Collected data
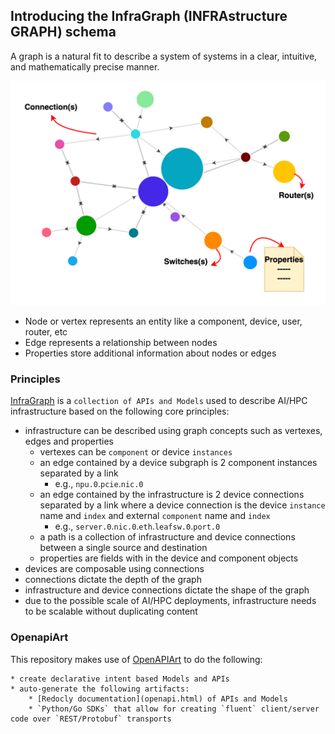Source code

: ## Introducing the InfraGraph (INFRAstructure GRAPH) schema
A graph is a natural fit to describe a system of systems in a clear, intuitive, and mathematically precise manner.

![graph](./images/graph.png)

* Node or vertex represents an entity like a component, device, user, router, etc
* Edge represents a relationship between nodes
* Properties store additional information about nodes or edges

### Principles
[InfraGraph](https://github.com/Keysight/infragraph) is a `collection of APIs and Models` used to describe AI/HPC infrastructure based on the following core principles:

* infrastructure can be described using graph concepts such as vertexes, edges and properties
    * vertexes can be `component` or device `instances`
    * an edge contained by a device subgraph is 2 component instances separated by a link
        * e.g., `npu.0`.`pcie`.`nic.0`
    * an edge contained by the infrastructure is 2 device connections separated by a link where a device connection is the device `instance` name and `index` and external `component` name and `index`
        * e.g., `server.0`.`nic.0`.`eth`.`leafsw.0`.`port.0`
    * a path is a collection of infrastructure and device connections between a single source and destination
    * properties are fields with in the device and component objects
* devices are composable using connections
* connections dictate the depth of the graph
* infrastructure and device connections dictate the shape of the graph
* due to the possible scale of AI/HPC deployments, infrastructure needs to be scalable without duplicating content

### OpenapiArt
This repository makes use of [OpenAPIArt](https://github.com/open-traffic-generator/openapiart) to do the following:

    * create declarative intent based Models and APIs
    * auto-generate the following artifacts:
        * [Redocly documentation](openapi.html) of APIs and Models
        * `Python/Go SDKs` that allow for creating `fluent` client/server code over `REST/Protobuf` transports
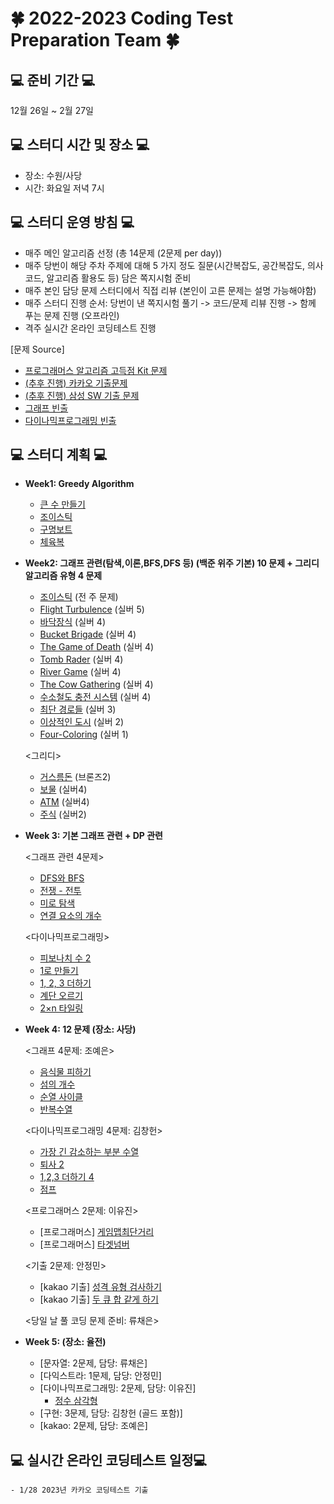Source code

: # 🍀 2022-2023 Coding Test Preparation Team 🍀

## 💻 준비 기간 💻
12월 26일 ~ 2월 27일

## 💻 스터디 시간 및 장소 💻
- 장소: 수원/사당
- 시간: 화요일 저녁 7시

## 💻 스터디 운영 방침 💻
- 매주 메인 알고리즘 선정 (총 14문제 (2문제 per day))
- 매주 당번이 해당 주차 주제에 대해 5 가지 정도 질문(시간복잡도, 공간복잡도, 의사코드, 알고리즘 활용도 등) 담은 쪽지시험 준비
- 매주 본인 담당 문제 스터디에서 직접 리뷰 (본인이 고른 문제는 설명 가능해야함)
- 매주 스터디 진행 순서: 당번이 낸 쪽지시험 풀기 -> 코드/문제 리뷰 진행 -> 함께 푸는 문제 진행 (오프라인)
- 격주 실시간 온라인 코딩테스트 진행 

[문제 Source]
- [프로그래머스 알고리즘 고득점 Kit 문제](https://school.programmers.co.kr/learn/challenges?tab=algorithm_practice_kit)
- [(추후 진행) 카카오 기출문제](https://school.programmers.co.kr/learn/challenges?order=acceptance_asc&page=1&partIds=31236%2C25448%2C22586%2C20069%2C17214)
- [(추후 진행) 삼성 SW 기출 문제](https://www.acmicpc.net/workbook/view/1152)
- [그래프 빈출](https://it-college-diary.tistory.com/entry/BFS-DFS-%EA%B0%9C%EB%85%90-%EC%B6%94%EC%B2%9C%EB%AC%B8%EC%A0%9C)
- [다이나믹프로그래밍 빈출](https://won-percent.tistory.com/3)

## 💻 스터디 계획 💻

- **Week1: Greedy Algorithm**
    - [큰 수 만들기](https://school.programmers.co.kr/learn/courses/30/lessons/42883) 
    - [조이스틱](https://school.programmers.co.kr/learn/courses/30/lessons/42860)
    - [구명보트](https://school.programmers.co.kr/learn/courses/30/lessons/42885) 
    - [체육복](https://school.programmers.co.kr/learn/courses/30/lessons/42862)
 
- **Week2: 그래프 관련(탐색,이론,BFS,DFS 등) (백준 위주 기본) 10 문제 + 그리디 알고리즘 유형 4 문제**
    - [조이스틱](https://school.programmers.co.kr/learn/courses/30/lessons/42860) (전 주 문제)
    - [Flight Turbulence](https://www.acmicpc.net/problem/17848) (실버 5)
    - [바닥장식](https://www.acmicpc.net/problem/1388) (실버 4)
    - [Bucket Brigade](https://www.acmicpc.net/problem/17198) (실버 4)
    - [The Game of Death](https://www.acmicpc.net/problem/11558) (실버 4)
    - [Tomb Rader](https://www.acmicpc.net/problem/18535) (실버 4)
    - [River Game](https://www.acmicpc.net/problem/18304) (실버 4)
    - [The Cow Gathering](https://www.acmicpc.net/problem/16762) (실버 4)
    - [수소철도 충전 시스템](https://www.acmicpc.net/problem/25316) (실버 4)
    - [최단 경로들](https://www.acmicpc.net/problem/5250) (실버 3)
    - [이상적인 도시](https://www.acmicpc.net/problem/5813) (실버 2)
    - [Four-Coloring](https://www.acmicpc.net/problem/16746) (실버 1)
   
    <그리디>
    - [거스름돈](https://www.acmicpc.net/problem/5585) (브론즈2)
    - [보물](https://www.acmicpc.net/problem/1026) (실버4)
    - [ATM](https://www.acmicpc.net/problem/11399) (실버4)
    - [주식](https://www.acmicpc.net/problem/11501) (실버2)
     
- **Week 3: 기본 그래프 관련 + DP 관련**

    <그래프 관련 4문제>
    - [DFS와 BFS](https://www.acmicpc.net/problem/1260)
    - [전쟁 - 전투](https://www.acmicpc.net/problem/1303)
    - [미로 탐색](https://www.acmicpc.net/problem/2178)
    - [연결 요소의 개수](https://www.acmicpc.net/problem/11724)
    
    <다이나믹프로그래밍>
    - [피보나치 수 2](https://www.acmicpc.net/problem/2748)
    - [1로 만들기](https://www.acmicpc.net/problem/1463)
    - [1, 2, 3 더하기](https://www.acmicpc.net/problem/9095)
    - [계단 오르기](https://www.acmicpc.net/problem/2579)
    - [2×n 타일링](https://www.acmicpc.net/problem/11726)
  
- **Week 4: 12 문제 (장소: 사당)**

    <그래프 4문제: 조예은>
    - [음식물 피하기](https://www.acmicpc.net/problem/1743)
    - [섬의 개수](https://www.acmicpc.net/problem/4963)
    - [순열 사이클](https://www.acmicpc.net/problem/10451)
    - [반복수열](https://www.acmicpc.net/problem/2331)
    
    <다이나믹프로그래밍 4문제: 김창헌>
    - [가장 긴 감소하는 부분 수열](https://www.acmicpc.net/problem/11722)
    - [퇴사 2](https://www.acmicpc.net/problem/15486)
    - [1,2,3 더하기 4](https://www.acmicpc.net/problem/15989)
    - [점프](https://www.acmicpc.net/problem/1890)
    
    <프로그래머스 2문제: 이유진>
    - [프로그래머스] [게임맵최단거리](https://school.programmers.co.kr/learn/courses/30/lessons/1844)
    - [프로그래머스] [타겟넘버](https://school.programmers.co.kr/learn/courses/30/lessons/43165)
    
    <기출 2문제: 안정민>
    - [kakao 기출] [성격 유형 검사하기](https://school.programmers.co.kr/learn/courses/30/lessons/118666)
    - [kakao 기출] [두 큐 합 같게 하기](https://school.programmers.co.kr/learn/courses/30/lessons/118667)
    
    <당일 날 풀 코딩 문제 준비: 류채은>
    
- **Week 5: (장소: 율전)**
    - [문자열: 2문제, 담당: 류채은]
    - [다익스트라: 1문제, 담당: 안정민]
    - [다이나믹프로그래밍: 2문제, 담당: 이유진]
        - [정수 삼각형](https://www.acmicpc.net/problem/1932)
    - [구현: 3문제, 담당: 김창헌 (골드 포함)]
    - [kakao: 2문제, 담당: 조예은]
 

## 💻 실시간 온라인 코딩테스트 일정💻
    - 1/28 2023년 카카오 코딩테스트 기출
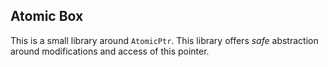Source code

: Atomic Box
----------

This is a small library around `AtomicPtr`. This library offers _safe_ abstraction around modifications and
access of this pointer.

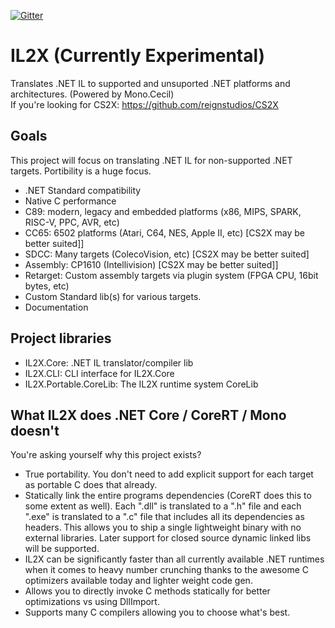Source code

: [![Gitter](https://badges.gitter.im/IL2X/community.svg)](https://gitter.im/IL2X/community?utm_source=badge&utm_medium=badge&utm_campaign=pr-badge)

# IL2X (Currently Experimental)
Translates .NET IL to supported and unsuported .NET platforms and architectures. (Powered by Mono.Cecil)<br>
If you're looking for CS2X: https://github.com/reignstudios/CS2X

## Goals
This project will focus on translating .NET IL for non-supported .NET targets. Portibility is a huge focus.
* .NET Standard compatibility
* Native C performance
* C89: modern, legacy and embedded platforms (x86, MIPS, SPARK, RISC-V, PPC, AVR, etc)
* CC65: 6502 platforms (Atari, C64, NES, Apple II, etc) [CS2X may be better suited]]
* SDCC: Many targets (ColecoVision, etc) [CS2X may be better suited]
* Assembly: CP1610 (Intellivision) [CS2X may be better suited]]
* Retarget: Custom assembly targets via plugin system (FPGA CPU, 16bit bytes, etc)
* Custom Standard lib(s) for various targets.
* Documentation

## Project libraries
* IL2X.Core: .NET IL translator/compiler lib
* IL2X.CLI: CLI interface for IL2X.Core
* IL2X.Portable.CoreLib: The IL2X runtime system CoreLib

## What IL2X does .NET Core / CoreRT / Mono doesn't
You're asking yourself why this project exists?
* True portability. You don't need to add explicit support for each target as portable C does that already.
* Statically link the entire programs dependencies (CoreRT does this to some extent as well). Each ".dll" is translated to a ".h" file and each ".exe" is translated to a ".c" file that includes all its dependencies as headers. This allows you to ship a single lightweight binary with no external libraries. Later support for closed source dynamic linked libs will be supported.
* IL2X can be significantly faster than all currently available .NET runtimes when it comes to heavy number crunching thanks to the awesome C optimizers available today and lighter weight code gen.
* Allows you to directly invoke C methods statically for better optimizations vs using DllImport.
* Supports many C compilers allowing you to choose what's best.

#### Work item
Retype the stretch of the entries from the line containing "## 💻 스터디 시간 및 장소 💻" through the line containing "## 💻 스터디 계획 💻", both included, keeping every character as it appears.

#### Solved problem
## 💻 스터디 시간 및 장소 💻
- 장소: 수원/사당
- 시간: 화요일 저녁 7시

## 💻 스터디 운영 방침 💻
- 매주 메인 알고리즘 선정 (총 14문제 (2문제 per day))
- 매주 당번이 해당 주차 주제에 대해 5 가지 정도 질문(시간복잡도, 공간복잡도, 의사코드, 알고리즘 활용도 등) 담은 쪽지시험 준비
- 매주 본인 담당 문제 스터디에서 직접 리뷰 (본인이 고른 문제는 설명 가능해야함)
- 매주 스터디 진행 순서: 당번이 낸 쪽지시험 풀기 -> 코드/문제 리뷰 진행 -> 함께 푸는 문제 진행 (오프라인)
- 격주 실시간 온라인 코딩테스트 진행 

[문제 Source]
- [프로그래머스 알고리즘 고득점 Kit 문제](https://school.programmers.co.kr/learn/challenges?tab=algorithm_practice_kit)
- [(추후 진행) 카카오 기출문제](https://school.programmers.co.kr/learn/challenges?order=acceptance_asc&page=1&partIds=31236%2C25448%2C22586%2C20069%2C17214)
- [(추후 진행) 삼성 SW 기출 문제](https://www.acmicpc.net/workbook/view/1152)
- [그래프 빈출](https://it-college-diary.tistory.com/entry/BFS-DFS-%EA%B0%9C%EB%85%90-%EC%B6%94%EC%B2%9C%EB%AC%B8%EC%A0%9C)
- [다이나믹프로그래밍 빈출](https://won-percent.tistory.com/3)

## 💻 스터디 계획 💻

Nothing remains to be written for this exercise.